• PROBLEM REQUIREMENTS
The material below holds the lines to copy: from the one with "(cid:0) (cid:1) and m 2" up to and including the one with "Figure 5. (a, b)". Copy them exactly and skip the pictures.

• DATA SECTION
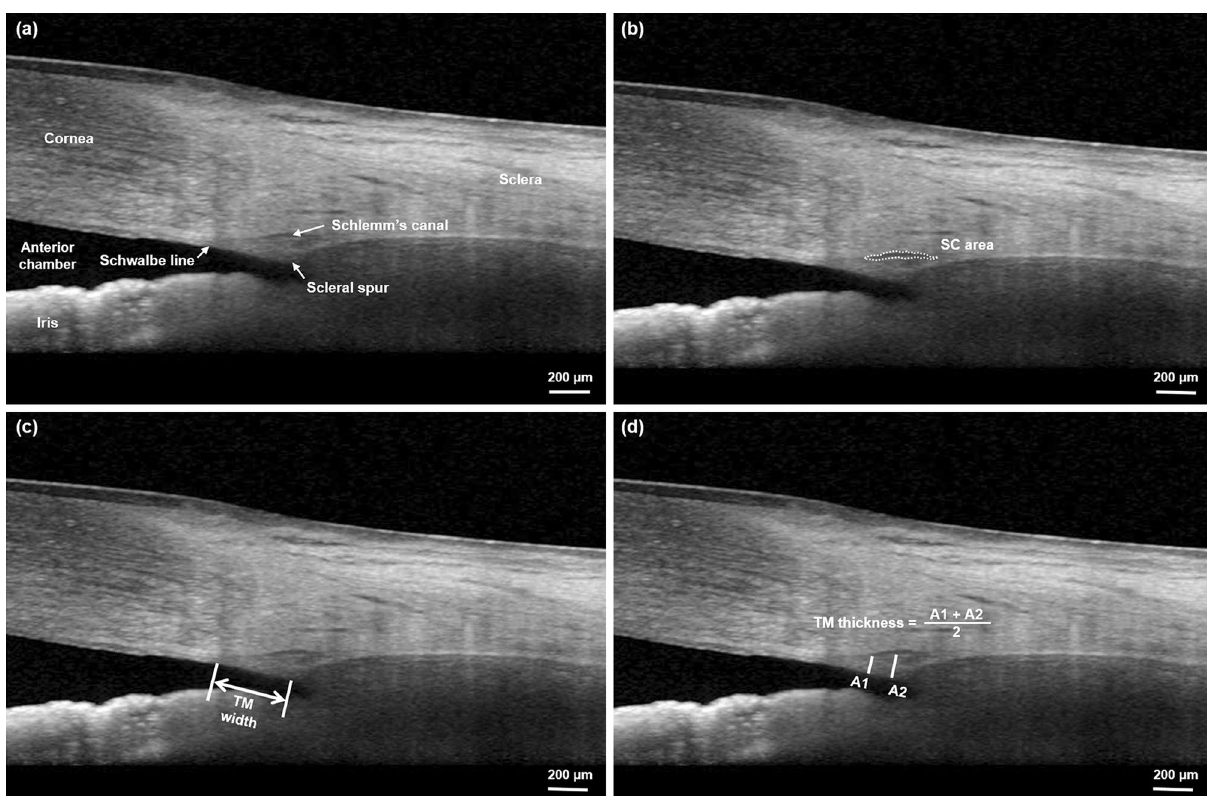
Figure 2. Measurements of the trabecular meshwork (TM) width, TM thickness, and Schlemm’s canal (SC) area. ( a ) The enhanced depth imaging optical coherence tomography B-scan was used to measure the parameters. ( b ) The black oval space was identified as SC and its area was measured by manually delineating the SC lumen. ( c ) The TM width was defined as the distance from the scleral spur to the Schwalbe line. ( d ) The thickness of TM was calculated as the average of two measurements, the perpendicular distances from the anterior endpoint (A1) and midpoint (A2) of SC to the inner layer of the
--
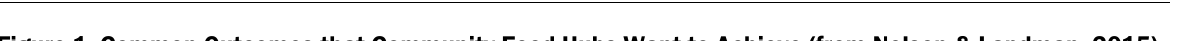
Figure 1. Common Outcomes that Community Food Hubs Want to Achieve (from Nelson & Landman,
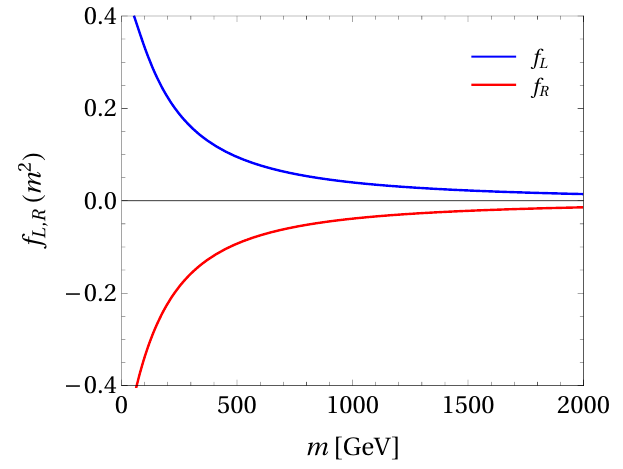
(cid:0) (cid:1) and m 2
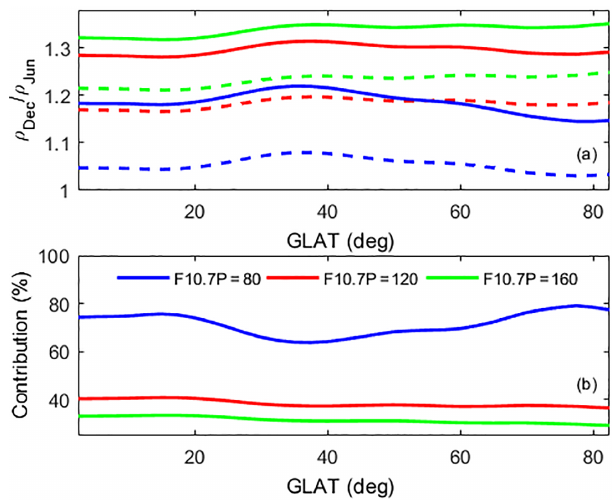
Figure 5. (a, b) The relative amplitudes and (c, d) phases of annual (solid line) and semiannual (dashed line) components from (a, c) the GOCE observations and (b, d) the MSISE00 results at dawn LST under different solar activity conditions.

• YOUR SOLUTION
(cid:0) (cid:1) and m 2
Figure 5. (a, b) The relative amplitudes and (c, d) phases of annual (solid line) and semiannual (dashed line) components from (a, c) the GOCE observations and (b, d) the MSISE00 results at dawn LST under different solar activity conditions.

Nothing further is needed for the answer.